Desde o início do ano, o governo se debruça em propostas para baixar o preço dos combustíveis, um dos itens que mais pesa na alta da inflação. Dois textos foram apresentados no Congresso.

Na Câmara, uma Proposta Emenda à Constituição (PEC) permite até zerar os impostos federais e estaduais sobre todos os combustíveis e já era vista com ressalvas pela equipe econômica. O Senado apresentou um texto ainda mais amplo. Chamada de PEC Kamikase, além de permitir grande redução de impostos sobre os combustíveis, cria um auxílio para caminhoneiros e pode ter impacto fiscal de R$ 100 bilhões.

A bomba fiscal vem após o governo ter divulgado bons resultados no campo fiscal em 2021. As contas do governo federal fecharam o ano passado com um rombo de R$ 35,1 bilhões, o melhor resultado desde 2014, quando iniciaram os déficits. Já o setor público teve o primeiro superávit desde 2013 e dívida pública caiu.

O bom desempenho foi reconhecido pelo BC, que ainda assim reforçou os alertas em relação ao cenário futuro.

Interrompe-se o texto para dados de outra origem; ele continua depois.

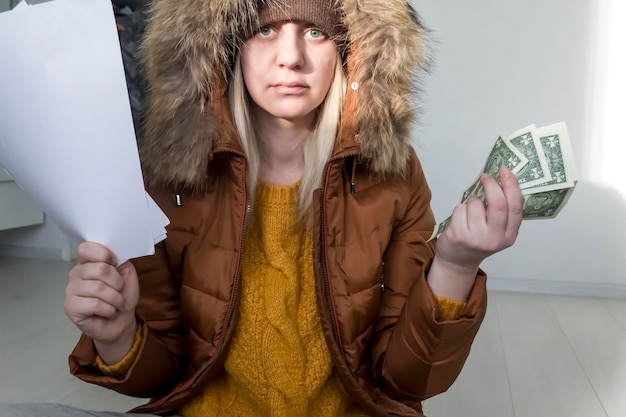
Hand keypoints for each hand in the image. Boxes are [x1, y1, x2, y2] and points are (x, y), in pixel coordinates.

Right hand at [65, 242, 138, 363]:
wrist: (120, 322)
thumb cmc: (122, 297)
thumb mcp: (128, 276)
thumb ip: (121, 262)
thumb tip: (114, 258)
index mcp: (88, 262)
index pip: (86, 248)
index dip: (104, 254)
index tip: (115, 263)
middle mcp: (76, 274)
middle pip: (100, 269)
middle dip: (117, 283)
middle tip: (119, 291)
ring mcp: (71, 290)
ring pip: (99, 288)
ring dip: (115, 299)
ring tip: (115, 304)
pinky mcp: (70, 307)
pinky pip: (95, 304)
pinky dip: (109, 310)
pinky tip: (107, 312)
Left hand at [436, 166, 522, 272]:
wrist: (458, 261)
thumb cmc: (478, 239)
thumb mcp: (497, 231)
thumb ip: (503, 212)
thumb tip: (501, 180)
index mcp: (509, 236)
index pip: (516, 207)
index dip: (512, 186)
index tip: (505, 171)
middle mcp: (495, 239)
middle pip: (498, 203)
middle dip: (491, 185)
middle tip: (486, 177)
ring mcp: (477, 239)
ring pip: (476, 204)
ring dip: (472, 200)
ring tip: (470, 211)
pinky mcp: (459, 236)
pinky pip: (460, 209)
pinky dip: (460, 208)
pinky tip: (460, 219)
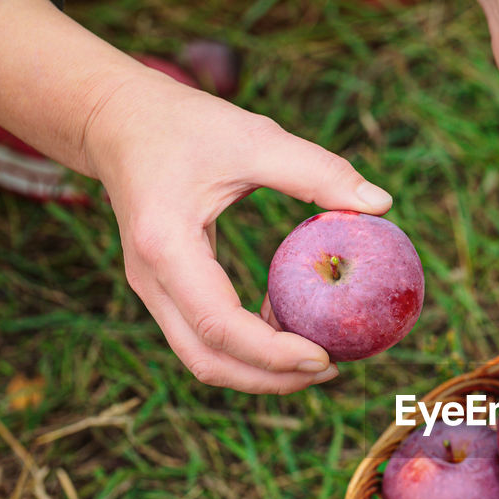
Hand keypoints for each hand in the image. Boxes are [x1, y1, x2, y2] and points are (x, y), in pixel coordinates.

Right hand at [83, 71, 393, 392]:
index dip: (273, 353)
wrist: (117, 120)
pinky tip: (291, 328)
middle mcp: (150, 278)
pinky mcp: (163, 290)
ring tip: (318, 359)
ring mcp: (152, 289)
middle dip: (270, 378)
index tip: (326, 357)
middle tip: (331, 369)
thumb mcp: (254, 136)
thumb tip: (382, 204)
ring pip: (202, 357)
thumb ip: (317, 170)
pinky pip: (203, 337)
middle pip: (206, 360)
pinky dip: (246, 348)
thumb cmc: (185, 123)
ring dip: (259, 371)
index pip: (219, 324)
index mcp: (165, 245)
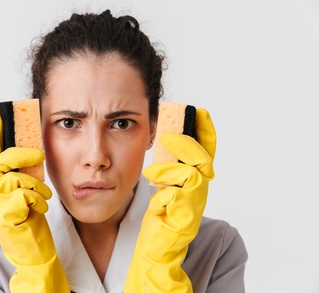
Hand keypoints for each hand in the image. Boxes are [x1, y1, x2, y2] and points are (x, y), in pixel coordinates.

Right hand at [0, 114, 69, 291]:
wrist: (33, 252)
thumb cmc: (31, 221)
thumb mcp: (28, 193)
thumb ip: (25, 175)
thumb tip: (34, 152)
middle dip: (21, 154)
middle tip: (40, 154)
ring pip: (13, 179)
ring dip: (35, 185)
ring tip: (44, 195)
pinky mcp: (3, 218)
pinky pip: (22, 196)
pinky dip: (36, 199)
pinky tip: (41, 208)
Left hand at [124, 108, 215, 292]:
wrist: (158, 247)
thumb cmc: (161, 214)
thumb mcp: (166, 185)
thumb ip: (170, 167)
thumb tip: (166, 141)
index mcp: (195, 179)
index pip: (206, 151)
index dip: (206, 131)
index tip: (200, 112)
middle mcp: (200, 190)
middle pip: (204, 159)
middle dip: (189, 143)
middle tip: (168, 135)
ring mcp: (195, 205)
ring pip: (193, 175)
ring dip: (169, 170)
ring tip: (152, 172)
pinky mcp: (185, 218)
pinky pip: (177, 197)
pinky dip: (164, 194)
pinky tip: (157, 200)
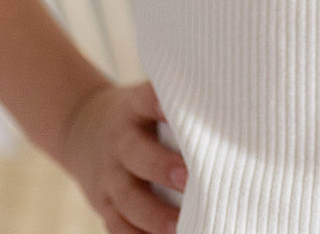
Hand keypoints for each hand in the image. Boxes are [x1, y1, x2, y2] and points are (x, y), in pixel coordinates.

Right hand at [60, 80, 188, 233]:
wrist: (85, 128)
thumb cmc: (140, 115)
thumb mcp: (147, 98)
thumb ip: (179, 104)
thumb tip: (234, 107)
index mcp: (133, 108)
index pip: (145, 100)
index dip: (158, 104)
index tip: (176, 110)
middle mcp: (120, 141)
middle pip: (135, 153)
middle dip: (160, 166)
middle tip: (188, 178)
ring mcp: (109, 175)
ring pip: (127, 197)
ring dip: (152, 214)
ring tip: (178, 227)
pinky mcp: (104, 203)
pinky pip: (117, 225)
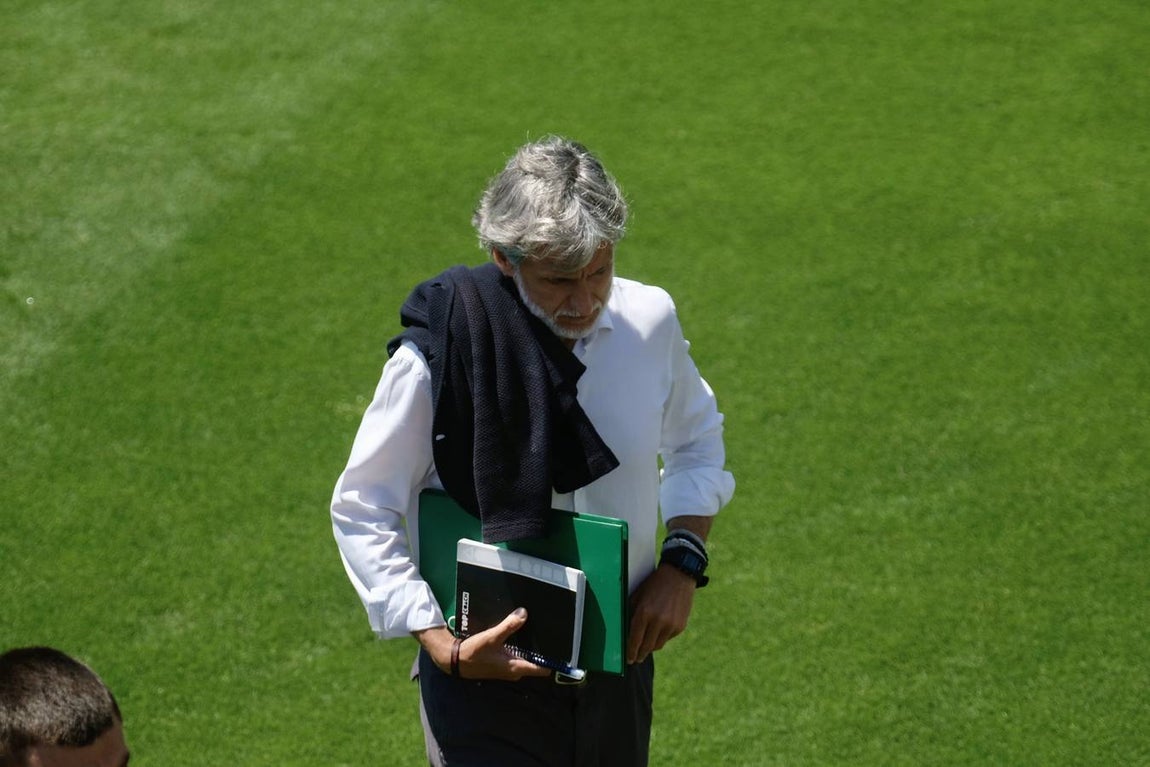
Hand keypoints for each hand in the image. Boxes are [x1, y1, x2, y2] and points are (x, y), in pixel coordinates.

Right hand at [415, 609, 552, 680]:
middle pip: (537, 662)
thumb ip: (509, 626)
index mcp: (516, 668)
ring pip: (527, 659)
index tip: (562, 648)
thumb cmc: (474, 652)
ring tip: (538, 631)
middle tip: (550, 633)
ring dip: (532, 648)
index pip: (543, 669)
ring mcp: (509, 669)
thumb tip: (524, 613)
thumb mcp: (492, 636)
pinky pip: (518, 656)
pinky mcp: (502, 664)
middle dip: (543, 650)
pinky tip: (521, 635)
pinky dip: (522, 648)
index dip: (553, 661)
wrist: (455, 660)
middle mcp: (515, 671)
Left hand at [626, 564, 696, 664]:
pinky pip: (668, 638)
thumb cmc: (654, 584)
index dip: (631, 651)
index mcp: (644, 613)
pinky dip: (662, 637)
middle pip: (647, 647)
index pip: (635, 639)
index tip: (629, 660)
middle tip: (636, 659)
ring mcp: (671, 625)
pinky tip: (659, 630)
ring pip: (658, 645)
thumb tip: (626, 631)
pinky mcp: (680, 626)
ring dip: (651, 647)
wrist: (679, 575)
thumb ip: (632, 613)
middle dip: (640, 654)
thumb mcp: (638, 596)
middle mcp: (658, 621)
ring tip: (646, 646)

“Apesar do desempenho mais positivo das contas públicas, o Comitê avalia que a incerteza em relação ao arcabouço fiscal segue mantendo elevado o risco de desancoragem das expectativas de inflação, e, portanto, a assimetria altista no balanço de riscos. Isso implica maior probabilidade de trajetórias para inflação acima do projetado de acordo com o cenário de referência”, diz o texto.

Alta na Selic

No cenário para inflação em 2022, o Copom considera que pode haver algum alívio vindo da redução dos preços das commodities internacionais. A elevação dos preços dos alimentos foi um dos fatores que vem pressionando a inflação desde 2020.

Mas as políticas fiscais que impliquem em impulso adicional da demanda agregada ou que piorem a trajetória fiscal podem ter efeito oposto, afetando preços de ativos e elevando prêmios de risco do país.

Nessa situação, a opção foi por um ciclo de aperto monetário e virão mais altas na taxa Selic virão por aí. “A incerteza particularmente elevada sobre preços de importantes ativos e commodities, assim como o estágio do ciclo, fez o Comitê considerar mais adequado, neste momento, não sinalizar a magnitude dos seus próximos ajustes’, diz a ata.